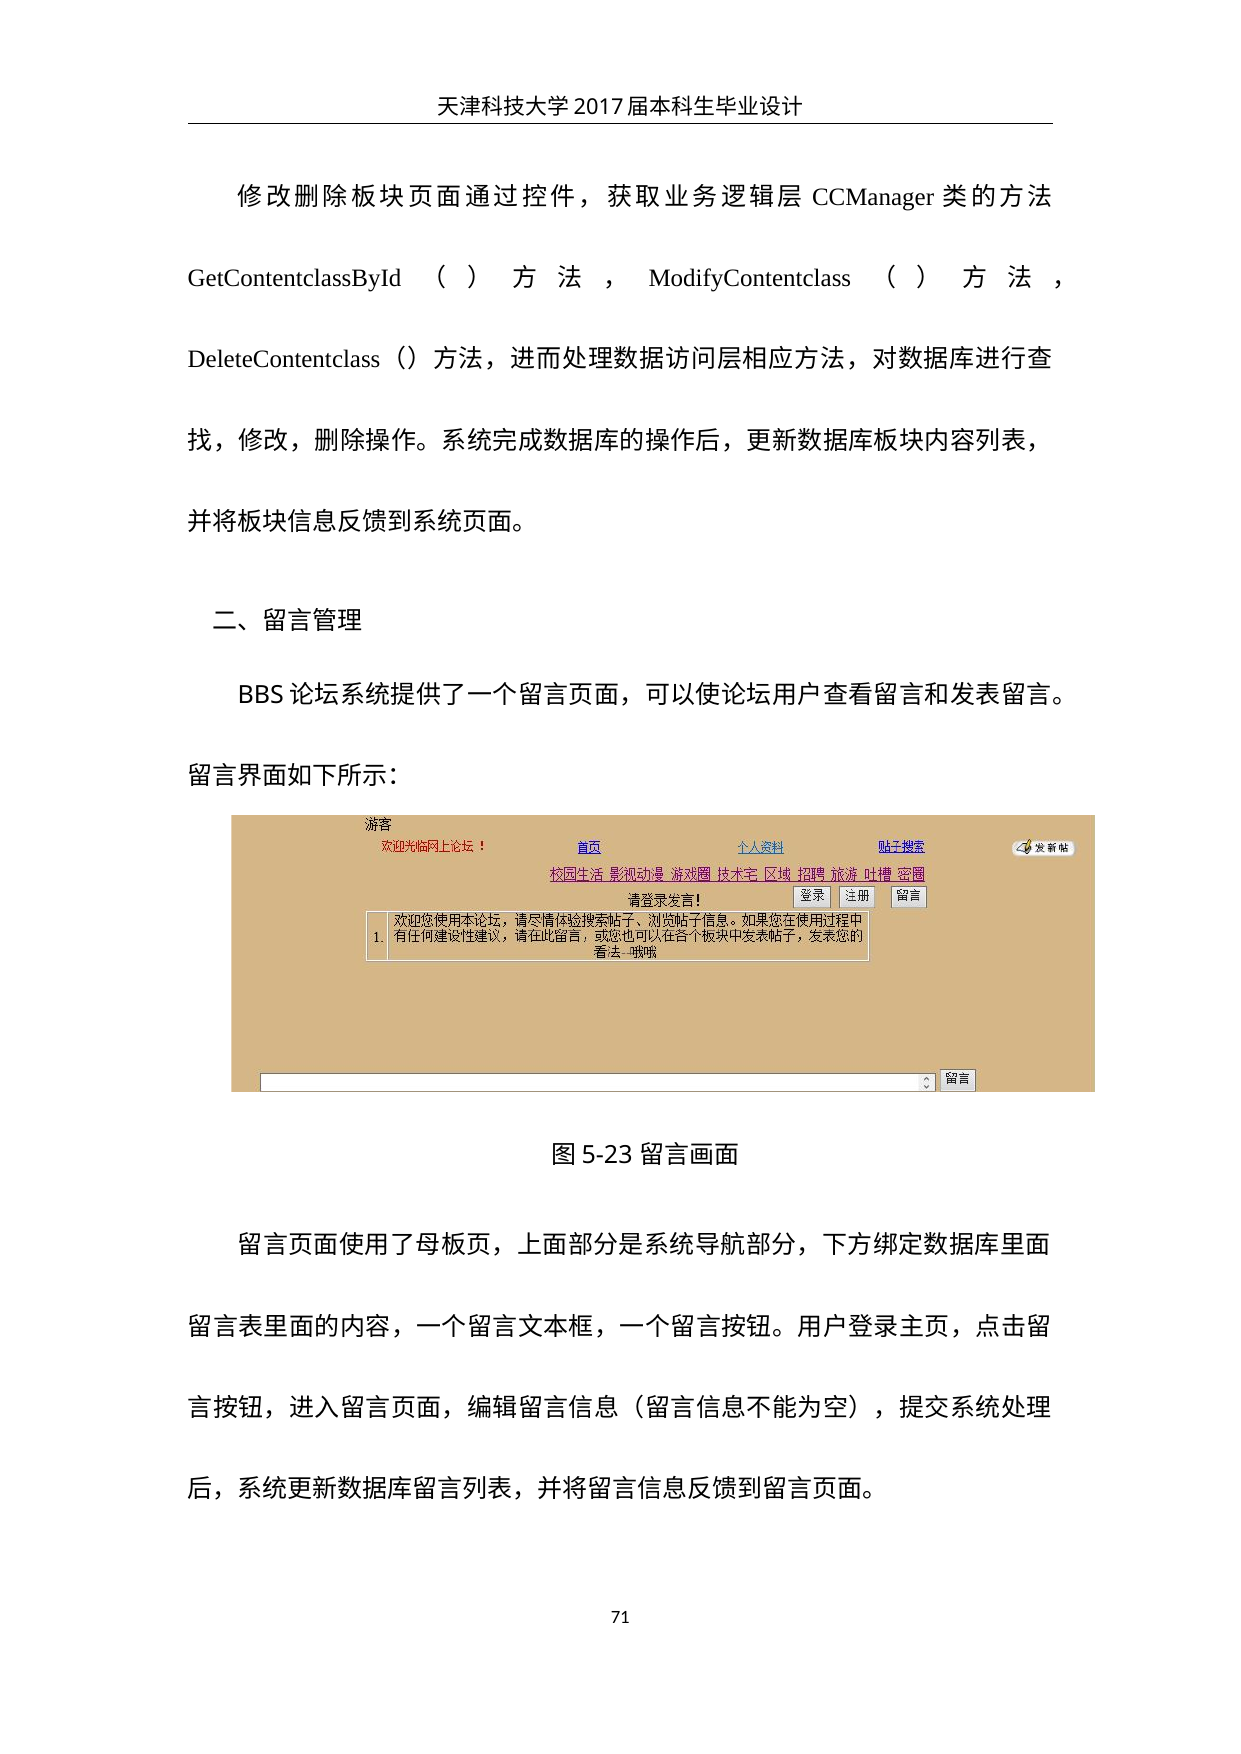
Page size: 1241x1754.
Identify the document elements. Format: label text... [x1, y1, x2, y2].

text 二、留言管理 [187, 586, 1053, 651]
text 修改删除板块页面通过控件，获取业务逻辑层CCManager类的方法GetContentclassById（）方法，ModifyContentclass（）方法，DeleteContentclass（）方法，进而处理数据访问层相应方法，对数据库进行查找，修改，删除操作。系统完成数据库的操作后，更新数据库板块内容列表，并将板块信息反馈到系统页面。 [187, 162, 1053, 552]
picture [231, 815, 1096, 1092]
text BBS论坛系统提供了一个留言页面，可以使论坛用户查看留言和发表留言。留言界面如下所示： [187, 660, 1053, 806]
text 留言页面使用了母板页，上面部分是系统导航部分，下方绑定数据库里面留言表里面的内容，一个留言文本框，一个留言按钮。用户登录主页，点击留言按钮，进入留言页面，编辑留言信息（留言信息不能为空），提交系统处理后，系统更新数据库留言列表，并将留言信息反馈到留言页面。 [187, 1210, 1053, 1519]
text 图5-23 留言画面 [187, 1120, 1053, 1185]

■ Exercise brief ■
Go through the entries above and print each one exactly, minus the pictures.

■ Answer space ■
Page size: 1241x1754.
Identify the document elements. Format: label text... [x1, y1, x2, y2].

text 二、留言管理 [187, 586, 1053, 651]
text 修改删除板块页面通过控件，获取业务逻辑层CCManager类的方法GetContentclassById（）方法，ModifyContentclass（）方法，DeleteContentclass（）方法，进而处理数据访问层相应方法，对数据库进行查找，修改，删除操作。系统完成数据库的操作后，更新数据库板块内容列表，并将板块信息反馈到系统页面。 [187, 162, 1053, 552]
picture [231, 815, 1096, 1092]
text BBS论坛系统提供了一个留言页面，可以使论坛用户查看留言和发表留言。留言界面如下所示： [187, 660, 1053, 806]
text 留言页面使用了母板页，上面部分是系统导航部分，下方绑定数据库里面留言表里面的内容，一个留言文本框，一个留言按钮。用户登录主页，点击留言按钮，进入留言页面，编辑留言信息（留言信息不能为空），提交系统处理后，系统更新数据库留言列表，并将留言信息反馈到留言页面。 [187, 1210, 1053, 1519]
text 图5-23 留言画面 [187, 1120, 1053, 1185]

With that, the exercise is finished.